The Nintendo Switch has been receiving a lot of feedback from the gaming community, whether it's developers, publishers or gamers themselves. Well, famed video game director Hideo Kojima has chimed in on Nintendo's latest device, explaining what he thinks about it.
Hideo Kojima recalled that, for one of the previous games he worked on while at Konami, they made it possible to transfer over saved data from the PS Vita to the PS3. This enabled gamers to take the progress they made from one version of the game to the other, without losing a step.
It's true that the Switch does represent a "dream" of being able to play your games at home on a full screen with full 1080p HD support and 60fps gaming for many fast-paced titles such as Mario Kart 8: Deluxe, but also take those same goes on the go and play them in HD at 720p on a portable screen.

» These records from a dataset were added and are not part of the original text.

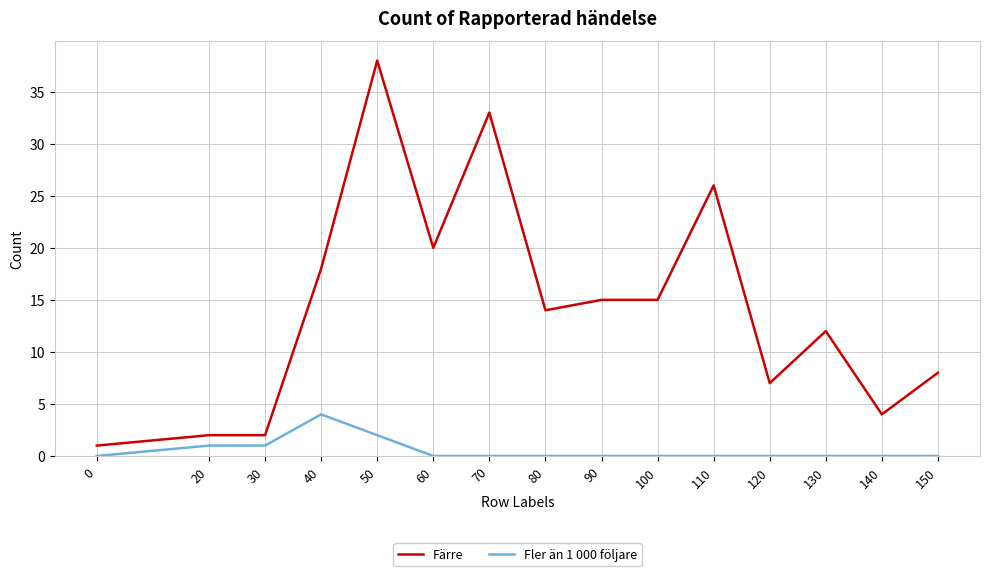

Reading left to right, list all the values displayed in this chart.

Färre: 1	2	2	18	38	20	33	14	15	15	26	7	12	4	8
Fler än 1 000 följare: 0	1	1	4	2	0	0	0	0	0	0	0	0	0	0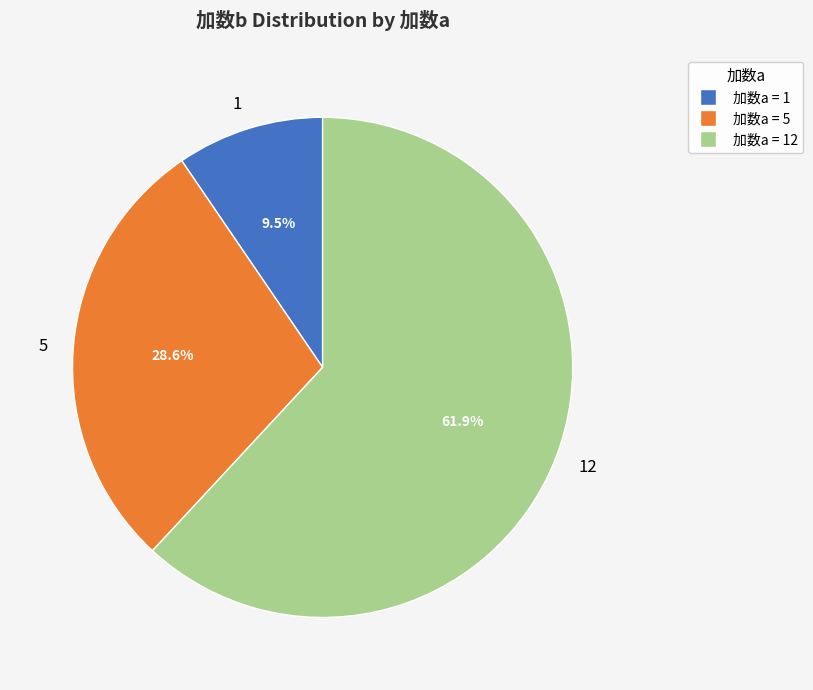

Is there any slice that represents more than half of the pie?

Yes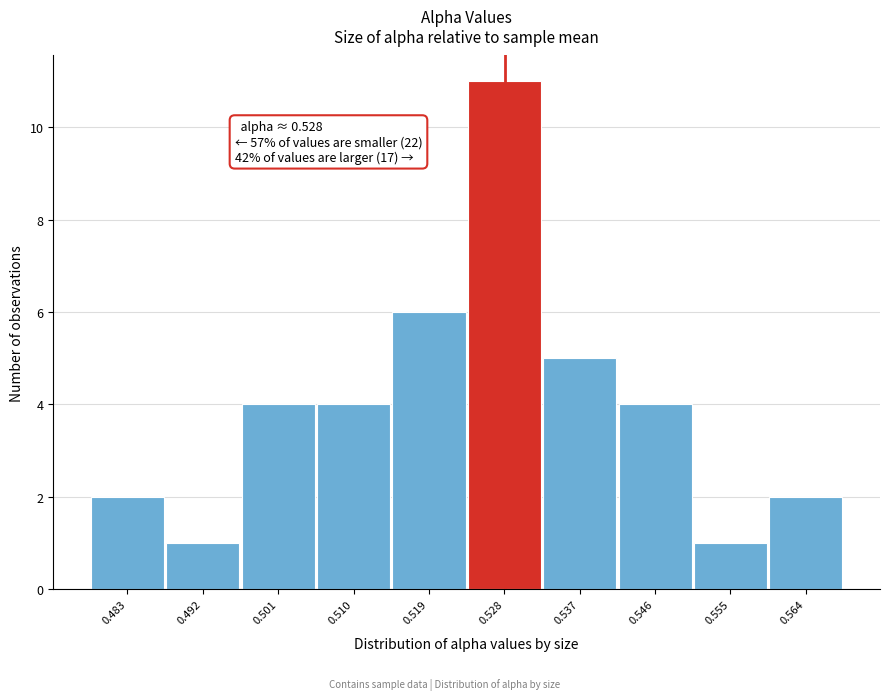

Which range on the x-axis has the tallest bar?

0.523 to 0.532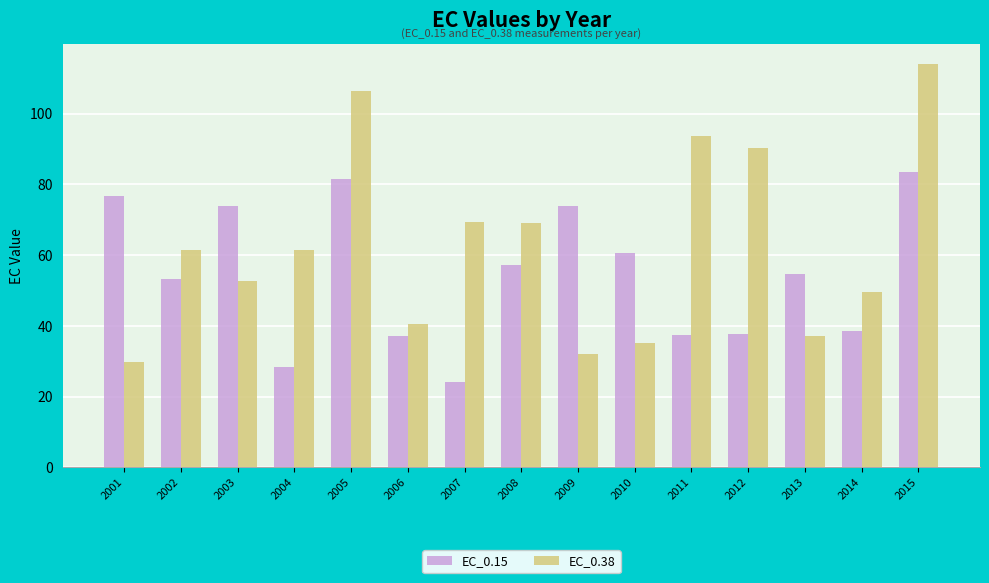

How many data points in EC_0.15 are above 54?

8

What makes the Nintendo Switch different from other portable devices and home consoles is that you don't have to turn it off when you decide to go from home play to portable play. You just pick it up out of the home dock and keep playing, or you come in from having gamed while on the bus or the taxi ride home, and you plug it into your home base and keep going where you last left off. There's no need to break or save it and transfer over data... it all happens in one go.
Hideo Kojima proceeds to explain that this transition is already happening a lot with Blu-ray movies that you can also watch via digital codes available for mobile devices. He mentions that with movies and TV being this way, games should go that way too.
Nintendo isn't quite ready to embrace an all-digital future, though. The Nintendo Switch is still cartridge based with external USB 3.0 support for storage devices of all sorts that can hold up to 2TB of data. In other words, Nintendo is still very much focused on retaining a reliance on physical media.
The Switch will offer support for digital downloads, but the internal memory is limited to only 32GB, so you will either have to buy SD cards or an external hard drive.
A lot of gamers were worried about the internal storage capacity of the Switch, but with external support being made available at some point after launch with a firmware update, I doubt that will be too much of an issue.
The only worrying thing that Kojima seems to look forward to that gamers do not, is cloud-based gaming. Right now it's extremely expensive to play games through the cloud and equally expensive to pay for ISP support to make it an actual viable way to enjoy games through the cloud. Until prices come down, I doubt gamers are going to be quick to want to give up the discs and cartridges in order to pay an arm and a leg to access games via the cloud. And in that regards, at least Nintendo still has the favor of people looking forward to building a physical collection of Nintendo Switch titles.